Mes seuls critères de choix ont été, et le sont encore, des marques européennes et une hauteur de selle me permettant de poser les pieds par terre, car rouler est une chose, mais manœuvrer demande à être à l’aise. J’admire ceux/celles qui, à l’arrêt, se trouvent sur la pointe des pieds ... Combien de fois ai-je entendu des dames me demander « si je n’avais pas peur » 😊.
Après mon italienne, que j’ai précieusement conservé et qui attend sa nouvelle heure de sortie, j’ai choisi une anglaise de cylindrée supérieure, avec un kick : un mythe. Puis ce fut une allemande, une voyageuse, équipée de sacoches.
Pour ce qui est des voyages, tout a commencé en 1982 en compagnie de ma Laverda, de Pascal bien sûr et de trois autres copains, destination L'Algérie. Pays désertique, chaleur, tempête de sable, camping, repas lyophilisés et pastilles pour l’eau à boire. Nous nous douchions au moyen d’un jerrican de dix litres, à deux, shampoing inclus ! C’est là que nous avons pris conscience de la valeur de l’eau. S’ensuivirent les pays de l’Est (Hongrie, Roumanie, Tchécoslovaquie, Pologne, Allemagne de l'Est) et là, ce fut le déclic quant au bien-être et à la liberté que nous avions chez nous, car c’était avant la chute du mur de Berlin. Puis le Maroc, le Portugal, l’Angleterre, l’Ecosse, l’Ile de Man, l’Irlande, la Hollande,  la Corse, la Slovénie, la Croatie, la Turquie et les pays limitrophes font partie de nos autres destinations, sans oublier l’Inde où nous avons accompli des performances, au guidon d'Indian Enfield 350 cm. Il s’agissait de rouler à gauche, avec des commandes inversées, le tout dans une circulation sans règles, si ce n’est la priorité au plus gros. En résumé, ce sont donc 33 ans de vacances à moto avec, cependant, une entorse : une semaine sur un canal en Bourgogne, avec le chien, les seules vacances que nous lui avons offertes !
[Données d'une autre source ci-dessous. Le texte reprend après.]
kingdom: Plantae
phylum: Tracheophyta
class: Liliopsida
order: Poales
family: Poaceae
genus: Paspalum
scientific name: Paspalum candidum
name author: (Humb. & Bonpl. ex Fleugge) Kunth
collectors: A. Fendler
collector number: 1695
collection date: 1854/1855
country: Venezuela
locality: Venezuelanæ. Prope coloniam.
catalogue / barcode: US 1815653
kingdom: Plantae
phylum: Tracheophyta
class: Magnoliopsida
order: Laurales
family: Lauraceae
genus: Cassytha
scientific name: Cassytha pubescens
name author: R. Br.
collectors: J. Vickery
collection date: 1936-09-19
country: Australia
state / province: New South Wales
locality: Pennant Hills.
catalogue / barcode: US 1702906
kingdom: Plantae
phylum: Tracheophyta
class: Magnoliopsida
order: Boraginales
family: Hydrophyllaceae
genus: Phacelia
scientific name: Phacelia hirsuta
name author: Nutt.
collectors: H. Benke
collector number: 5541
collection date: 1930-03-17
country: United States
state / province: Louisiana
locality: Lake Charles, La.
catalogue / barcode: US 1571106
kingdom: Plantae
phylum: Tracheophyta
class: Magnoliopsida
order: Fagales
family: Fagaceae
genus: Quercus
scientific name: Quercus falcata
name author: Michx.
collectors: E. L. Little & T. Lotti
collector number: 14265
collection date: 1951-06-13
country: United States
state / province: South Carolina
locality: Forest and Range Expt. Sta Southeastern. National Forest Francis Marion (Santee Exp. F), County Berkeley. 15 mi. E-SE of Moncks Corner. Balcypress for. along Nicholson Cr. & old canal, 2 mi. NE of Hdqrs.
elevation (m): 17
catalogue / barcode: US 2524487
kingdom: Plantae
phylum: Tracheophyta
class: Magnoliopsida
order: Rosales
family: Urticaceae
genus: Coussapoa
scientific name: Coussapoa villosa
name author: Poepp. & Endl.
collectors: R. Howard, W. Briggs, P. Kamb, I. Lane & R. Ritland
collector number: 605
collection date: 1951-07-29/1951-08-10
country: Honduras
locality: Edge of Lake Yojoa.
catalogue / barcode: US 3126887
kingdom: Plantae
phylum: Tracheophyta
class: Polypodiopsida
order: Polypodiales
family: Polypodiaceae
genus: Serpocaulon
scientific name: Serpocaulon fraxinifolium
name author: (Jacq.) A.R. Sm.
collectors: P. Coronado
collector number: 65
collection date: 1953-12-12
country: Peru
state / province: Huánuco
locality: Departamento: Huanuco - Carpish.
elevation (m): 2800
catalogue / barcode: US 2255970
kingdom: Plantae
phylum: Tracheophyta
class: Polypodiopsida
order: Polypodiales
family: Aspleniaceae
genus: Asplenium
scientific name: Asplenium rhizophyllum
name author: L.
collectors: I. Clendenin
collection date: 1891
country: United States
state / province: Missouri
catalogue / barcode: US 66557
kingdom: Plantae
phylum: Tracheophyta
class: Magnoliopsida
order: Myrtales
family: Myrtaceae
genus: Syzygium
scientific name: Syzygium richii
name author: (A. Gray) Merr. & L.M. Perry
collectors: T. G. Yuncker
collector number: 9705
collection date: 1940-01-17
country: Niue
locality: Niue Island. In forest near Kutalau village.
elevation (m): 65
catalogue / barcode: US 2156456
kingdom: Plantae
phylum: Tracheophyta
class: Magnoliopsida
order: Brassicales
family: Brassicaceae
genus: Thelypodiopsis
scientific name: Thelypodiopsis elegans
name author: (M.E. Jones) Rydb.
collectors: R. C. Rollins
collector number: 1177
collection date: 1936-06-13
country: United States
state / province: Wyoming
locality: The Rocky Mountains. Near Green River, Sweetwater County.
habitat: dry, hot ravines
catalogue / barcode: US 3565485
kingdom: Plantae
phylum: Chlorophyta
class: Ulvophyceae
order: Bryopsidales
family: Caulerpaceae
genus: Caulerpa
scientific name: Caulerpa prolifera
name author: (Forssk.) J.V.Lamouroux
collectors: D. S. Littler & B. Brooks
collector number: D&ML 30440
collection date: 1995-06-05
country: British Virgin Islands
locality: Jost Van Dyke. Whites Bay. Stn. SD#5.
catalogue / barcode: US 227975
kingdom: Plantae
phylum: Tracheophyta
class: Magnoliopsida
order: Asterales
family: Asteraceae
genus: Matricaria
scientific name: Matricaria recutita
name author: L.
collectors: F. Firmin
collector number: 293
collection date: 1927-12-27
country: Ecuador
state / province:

Voilà la rétrospective de mon parcours de motarde : 34 ans au guidon de mes motos, avec mon compagnon. A chaque fois que nous partons sur nos deux-roues, que ce soit pour une journée ou les vacances, c’est le plaisir assuré. Dès les premiers kilomètres, je pousse un soupir de satisfaction, de bien-être.
Ce que représente la moto pour moi, l’évasion, l’indépendance, le plaisir de conduire, le contact avec la nature, le partage et l’amitié, la découverte, les loisirs et l’amour pour ces œuvres d’art métalliques.